1Department of Neurosurgery.
2School of Medicine, and.
J Neurosurg Pediatr. 2022 Feb 11;29(5):536-542. doi: 10.3171/2021.12.PEDS21436. Print 2022 May 1.
Benign expansion of the subarachnoid spaces (BESS) is a condition seen in macrocephalic infants. BESS is associated with mild developmental delays which tend to resolve within a few years. It is accepted that patients with BESS are at increased risk of spontaneous subdural hematomas (SDHs), although the exact pathophysiology is not well understood. The prevalence of spontaneous SDH in BESS patients is poorly defined, with only a few large single-center series published. In this study the authors aimed to better define BESS prevalence and developmental outcomes through the longitudinal review of a large cohort of BESS patients.

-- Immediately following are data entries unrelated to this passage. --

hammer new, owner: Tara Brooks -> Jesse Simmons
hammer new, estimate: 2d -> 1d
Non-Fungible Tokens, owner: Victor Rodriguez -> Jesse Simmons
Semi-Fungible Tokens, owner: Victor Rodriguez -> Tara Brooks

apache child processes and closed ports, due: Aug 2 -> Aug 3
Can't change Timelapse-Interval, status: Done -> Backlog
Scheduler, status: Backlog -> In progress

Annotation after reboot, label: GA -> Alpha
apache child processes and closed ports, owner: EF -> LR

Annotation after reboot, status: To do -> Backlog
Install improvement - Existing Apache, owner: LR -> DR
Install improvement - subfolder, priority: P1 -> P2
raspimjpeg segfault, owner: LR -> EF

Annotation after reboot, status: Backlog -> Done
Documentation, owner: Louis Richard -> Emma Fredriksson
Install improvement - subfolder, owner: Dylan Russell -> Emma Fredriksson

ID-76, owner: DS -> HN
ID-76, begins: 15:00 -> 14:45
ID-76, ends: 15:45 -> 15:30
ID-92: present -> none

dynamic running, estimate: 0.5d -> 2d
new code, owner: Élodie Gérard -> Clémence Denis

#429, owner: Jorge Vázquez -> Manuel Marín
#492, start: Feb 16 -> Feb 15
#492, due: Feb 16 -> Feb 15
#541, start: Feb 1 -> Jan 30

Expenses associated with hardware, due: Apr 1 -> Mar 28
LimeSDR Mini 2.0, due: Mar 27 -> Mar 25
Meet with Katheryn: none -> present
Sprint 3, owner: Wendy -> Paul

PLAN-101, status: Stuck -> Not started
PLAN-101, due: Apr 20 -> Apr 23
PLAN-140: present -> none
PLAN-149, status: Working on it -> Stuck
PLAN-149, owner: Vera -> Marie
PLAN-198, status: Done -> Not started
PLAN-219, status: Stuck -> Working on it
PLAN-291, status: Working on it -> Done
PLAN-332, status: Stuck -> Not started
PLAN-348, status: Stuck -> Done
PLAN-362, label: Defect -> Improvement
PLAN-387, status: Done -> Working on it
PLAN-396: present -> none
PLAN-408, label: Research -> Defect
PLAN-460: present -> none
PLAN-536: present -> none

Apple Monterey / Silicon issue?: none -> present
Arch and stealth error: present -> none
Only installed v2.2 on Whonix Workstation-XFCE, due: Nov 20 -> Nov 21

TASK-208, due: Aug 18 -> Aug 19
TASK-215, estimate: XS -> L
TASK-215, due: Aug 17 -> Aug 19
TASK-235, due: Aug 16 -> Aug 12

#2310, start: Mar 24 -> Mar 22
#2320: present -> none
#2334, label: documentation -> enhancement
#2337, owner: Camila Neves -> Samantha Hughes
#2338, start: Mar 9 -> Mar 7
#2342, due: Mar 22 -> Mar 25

A large retrospective review was performed at a single institution from 1995 to 2020 for patients 2 years of age or younger with a diagnosis of BESS by neurology or neurosurgery and head circumference > 85th percentile. Demographic data, head circumference, presence of developmental delay, occurrence of SDH, and need for surgery were extracted from patient charts. The subarachnoid space (SAS) size was measured from the available MR images, and the sizes of those who did and did not develop SDH were compared.
Free text search revealed BESS mentioned within the medical records of 1410 of 2.6 million patients. After exclusion criteria, 480 patients remained eligible for the study. Thirty-two percent (n = 154) of patients were diagnosed with developmental delay, most commonly gross motor delay (53%). Gross motor delay resolved in 86% of patients at a mean age of 22.2 months. The prevalence of spontaneous SDH in this BESS population over a period of 25 years was 8.1%. There was no significant association between SAS size and SDH formation.
This study represents results for one of the largest cohorts of patients with BESS at a single institution. Gross motor delay was the most common developmental delay diagnosed, and a majority of patients had resolution of their delay. These data support that children with BESS have a higher prevalence of SDH than the general pediatric population, although SAS size was not significantly associated with SDH development.
蛛网膜下腔扩张(BESS)是一种在大头婴儿中出现的病症。BESS 与轻度发育迟缓有关,这些迟缓通常在几年内得到解决。尽管确切的病理生理学尚不清楚,但人们普遍认为 BESS 患者自发性硬膜下血肿(SDH)的风险增加,尽管这种情况的患病率尚未明确界定,仅有少数大型单中心系列研究报道过。在这项研究中,作者旨在通过对大量 BESS 患者进行纵向回顾,更好地定义 BESS 的患病率和发育结局。
在 1995 年至 2020 年期间,对一家机构的 2 岁或 2 岁以下、由神经科或神经外科诊断为 BESS 且头围>第 85 百分位的患者进行了大型回顾性研究。从患者病历中提取人口统计学数据、头围、发育迟缓的存在、SDH 的发生以及手术的需要等数据。从现有的 MRI 图像中测量蛛网膜下腔(SAS)的大小,并比较发生和未发生 SDH 的患者的 SAS 大小。
自由文本搜索显示,在 260 万患者的医疗记录中提到了 BESS。经过排除标准,480 名患者符合研究条件。32%(n=154)的患者被诊断为发育迟缓,最常见的是粗大运动发育迟缓(53%)。86%的患者在平均 22.2 个月的年龄时粗大运动发育迟缓得到缓解。在 25 年的时间里,该 BESS 患者人群中自发性 SDH 的患病率为 8.1%。SAS 大小与 SDH 形成之间没有显著关联。
这项研究代表了一家机构中最大的 BESS 患者队列之一的研究结果。粗大运动发育迟缓是最常见的诊断发育迟缓,大多数患者的发育迟缓得到缓解。这些数据表明,BESS 患儿比普通儿科人群更易发生 SDH,尽管 SAS 大小与 SDH 发展没有显著相关性。